Using NLP tools naturally as a parent, specifically perception and reality.

Using NLP tools naturally as a parent, specifically perception and reality.

Using NLP Tools Naturally As A Parent, Specifically Perception and Reality

My 14 year son came across a story I had written for him some years earlier and we reminisced the circumstances around what had prompted me to write “The Clown”.  This is a story about how I found myself using NLP tools naturally as a parent, specifically perception and reality. 

My son had been at a child minding group and one day an in-experienced child minding assistant naively told a group of children a story which was about a clown who abducted a child from his bedroom during the night and had never been seen since. Unbelievably, she also told the children that a letter was being sent out to parents to tell them of the abduction and to warn them to be suspicious of anyone dressed as a clown.

My son was terrified and he believed the story whole heartedly and despite my many efforts, I could not reassure him that it was just a story. He would not sleep alone and would tremble at the mention of the word “clown”.  With his new belief that

Clowns = Danger

solidly anchored, the restrictions he placed upon himself were many; he refused to go anywhere where a clown may feature or a face was painted.

A Belief is something that we “perceive” to be; true, real, certain and it is based on the evidence that has been presented.
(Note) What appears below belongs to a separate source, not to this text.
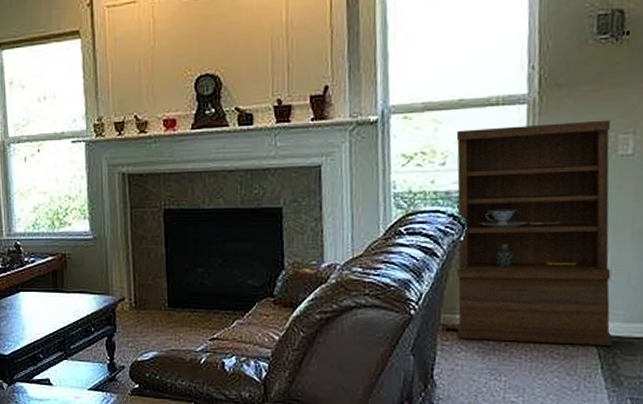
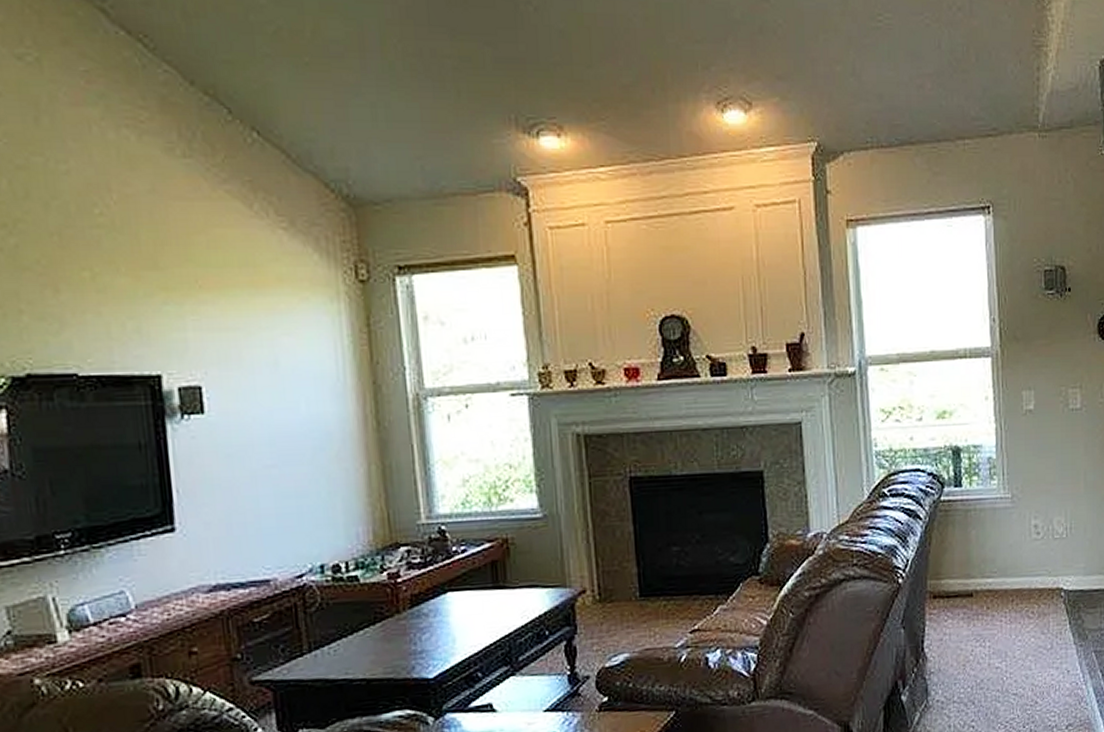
bookshelf: present [456,119,612,346] -> none [930,374,1076,606]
As Coaches, we all know that mind does not know the difference between perception and reality and will therefore respond (release the brain chemicals needed) in line with a “fight, flight or freeze” response in order to keep us safe.

My son believed the story of the clown abduction to be trueTheevidence waspresented which was the story that had been told by an adult that he trusted and his brain response was to keep him away from anything that may present itself as a threat – including sleeping alone.  I hoped that in a short time his fear would fade away and that he would simply forget the unfortunate clown story, yet time passed and his belief appeared unshakeable.  I was at a loss to know how to help him.
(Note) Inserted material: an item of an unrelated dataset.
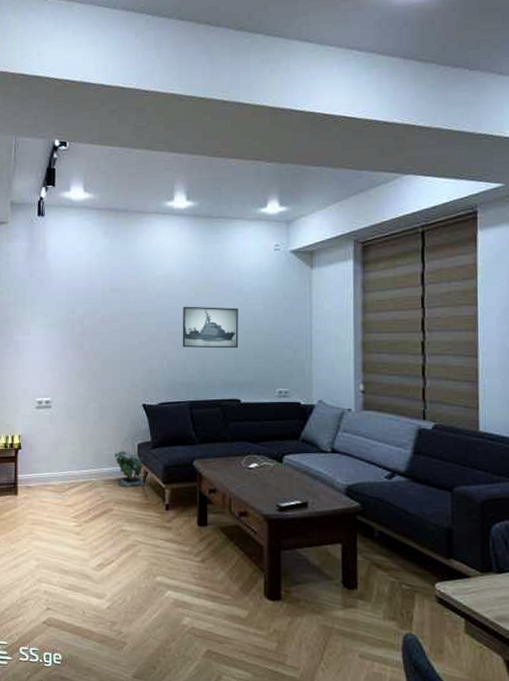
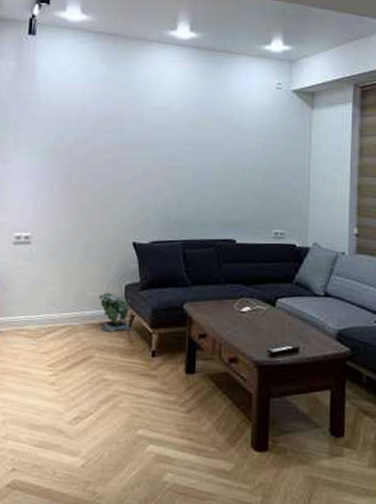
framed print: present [182,306,239,349] -> none [178,140,238,187]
Eventually I came up with an idea to “re-write” the story, which I hoped would replace the memory of the original one.  Thankfully, my hunch was right, he returned to his own room and the fear of clowns dispersed.

The story I wrote was about a young girl called Helen.  Whilst babysitting, she fell asleep, entering into a dream whereby the child she was looking after was taken by a clown. I emphasised how real the experience was for her at the time and I added into the story her love of clowns, how they had made her laugh and described her much adored collection of toy clowns at home.  The story came to an end with the parents coming home and waking her up; they had left the house to go to a fancy dress party dressed as clowns which Helen had helped to create.  Helen was able to reflect on her dream; how real it had appeared and how pleased she was that she could still love her friendly toys at home now that she knew that it was all just a dream.
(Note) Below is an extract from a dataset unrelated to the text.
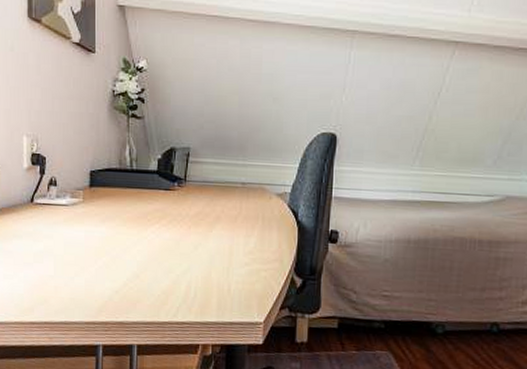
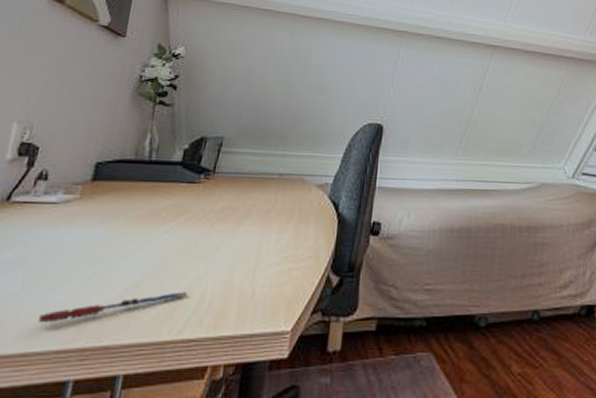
pen: none [71,283,176,301] -> present [38,292,188,323]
Back then, I was unaware of Coaching and NLP yet reflecting on the story I had helped my son to reframe the content of his story and diminish his fears, I realised that I had unconsciously used some of the fantastic NLP techniques we use in Coaching;

Suspending Self Limiting Beliefs – By believing that “Clowns = Danger”, he avoided situations and limited his choices (missed out on parties and fetes), by suspending the belief (removing the evidence that previously supported it), he was able to return to his more resourceful belief that

Clowns (grown-ups in costume)= Fun and laughter.

Utilising the Representational System – We use these to help enhance good experiences and limit the effect of bad experiences which includes tapping in to the representational system; Visual, Auditory, Kinaesthetic.  In my story I described in detail what Helen could see, hear and feel during her dream state which validated an understanding of the fear she felt.  I then described what it was like after she realised her experience wasn’t real which anchored a more resourceful state.

Matching – from the process of rapport, the mirror, match, pace, lead process, I specifically ‘matched’ the fear of the original story in order to pace and lead my sons emotions to experience a really strong and resourceful positive outcome to the story.

I knew at the time that my story had helped my son, though I hadn’t recognised the skills that I had applied.  How many of us apply fantastic parenting tools and techniques without realising how powerful they are? 

There is a Coach in all of us, our resources are invaluable and become even more powerful when we notice and celebrate them.